Without getting into the right or wrong aspect of using the foul language around others I would suggest that if you do that while fishing in a place where others can hear or be affected by it, especially children , it earns a bad reputation for all of us as a group ( fisherman ). While that might not seem like its all that big of a deal ,..just try to get permission from a landowner to fish on their property or to park your vehicle somewhere , when they have had issues in the past with a bunch of fisherman that they might consider " no good foul mouthed ******** with no respect ". Informally , you may be considered an ambassador for the rights we have to fish, or hunt while you are out there even if it is on a small scale.
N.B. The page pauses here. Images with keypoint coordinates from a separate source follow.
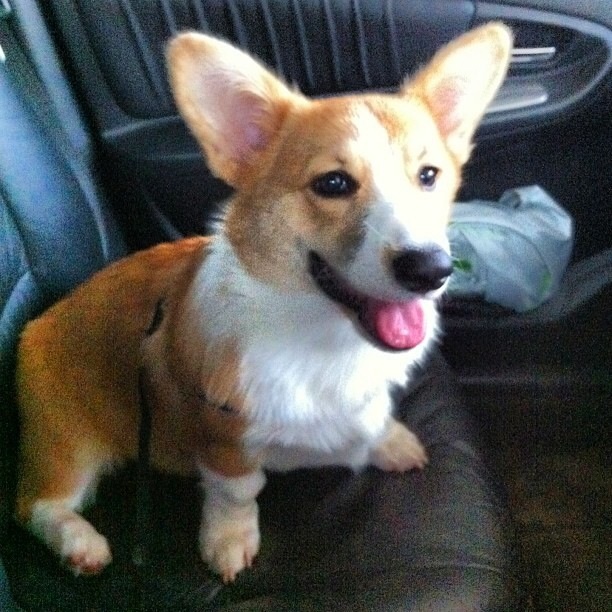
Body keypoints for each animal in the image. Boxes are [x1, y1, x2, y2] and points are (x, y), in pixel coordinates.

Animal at [14, 24, 512, 583]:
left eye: (428, 176)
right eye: (333, 183)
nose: (431, 270)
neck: (321, 337)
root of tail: (39, 322)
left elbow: (372, 419)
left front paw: (390, 442)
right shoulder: (223, 438)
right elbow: (238, 493)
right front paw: (228, 541)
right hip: (67, 442)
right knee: (35, 504)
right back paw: (80, 543)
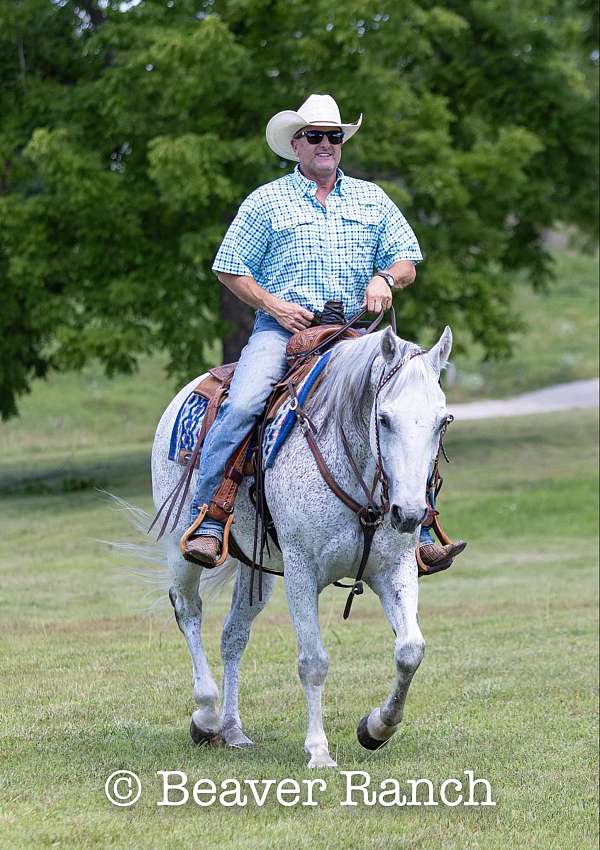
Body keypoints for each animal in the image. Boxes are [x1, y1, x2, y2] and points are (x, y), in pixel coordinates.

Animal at [152, 324, 452, 768]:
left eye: (442, 421)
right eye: (384, 418)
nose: (411, 513)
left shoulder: (395, 570)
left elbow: (410, 650)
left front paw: (376, 728)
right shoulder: (300, 572)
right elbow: (313, 661)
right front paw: (319, 750)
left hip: (256, 569)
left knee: (233, 635)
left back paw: (232, 729)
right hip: (181, 549)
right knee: (188, 611)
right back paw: (205, 716)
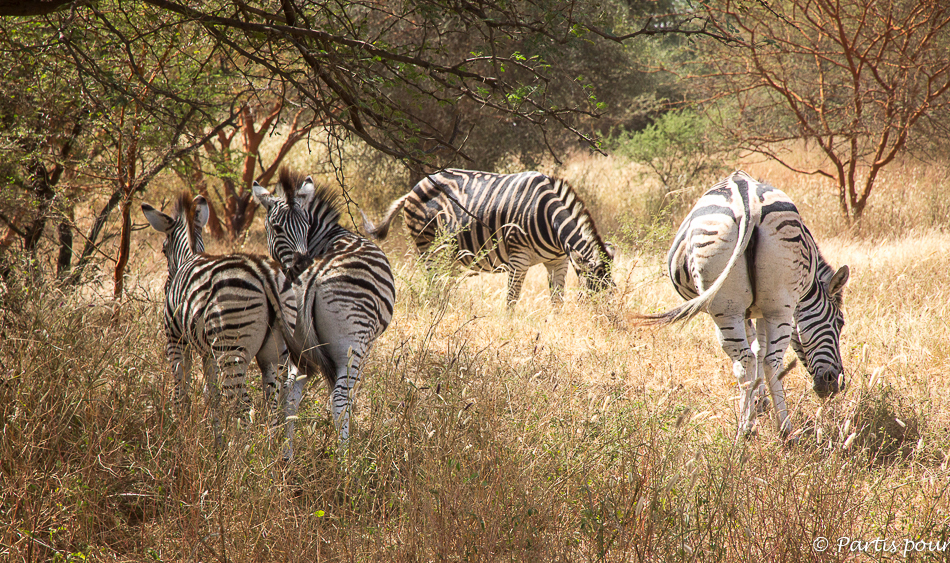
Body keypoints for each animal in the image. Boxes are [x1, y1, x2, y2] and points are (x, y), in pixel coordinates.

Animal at [139, 194, 322, 440]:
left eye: (163, 250)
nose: (166, 287)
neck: (190, 255)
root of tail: (263, 273)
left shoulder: (176, 339)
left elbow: (181, 389)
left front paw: (180, 430)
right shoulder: (207, 351)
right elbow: (211, 393)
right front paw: (215, 438)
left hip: (231, 350)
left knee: (242, 406)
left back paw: (239, 449)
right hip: (275, 351)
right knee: (275, 402)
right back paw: (268, 447)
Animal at [251, 169, 396, 458]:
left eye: (306, 227)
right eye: (277, 227)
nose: (302, 263)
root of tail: (313, 274)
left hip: (297, 344)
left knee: (289, 394)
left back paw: (286, 456)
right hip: (352, 344)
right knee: (340, 399)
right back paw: (346, 462)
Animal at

Just something to think about.


----------



## joerugz (Feb 28, 2007)

It must have been the same guys who fished Springfield a few days ago and left a large propane tank behind, now frozen solid in the ice. ......only loosers leave their trash for others to hear or pick up!


----------



## johnboy111711 (Apr 7, 2004)

rugz, that tank may be a marker, i know some are use out there and are anchored to the bottom. slider, may get some sundays off, not this one, but the next. gonna try and plan a trip to presque or squito...


----------



## ParmaBass (Apr 11, 2004)

Hey John, you do know that both Mosquito and Presque will unfortunately be out of your 10 minute driving range. There's a pond right down the road from your house, it's right by the tree farm. It has a blow-up alligater in it!


----------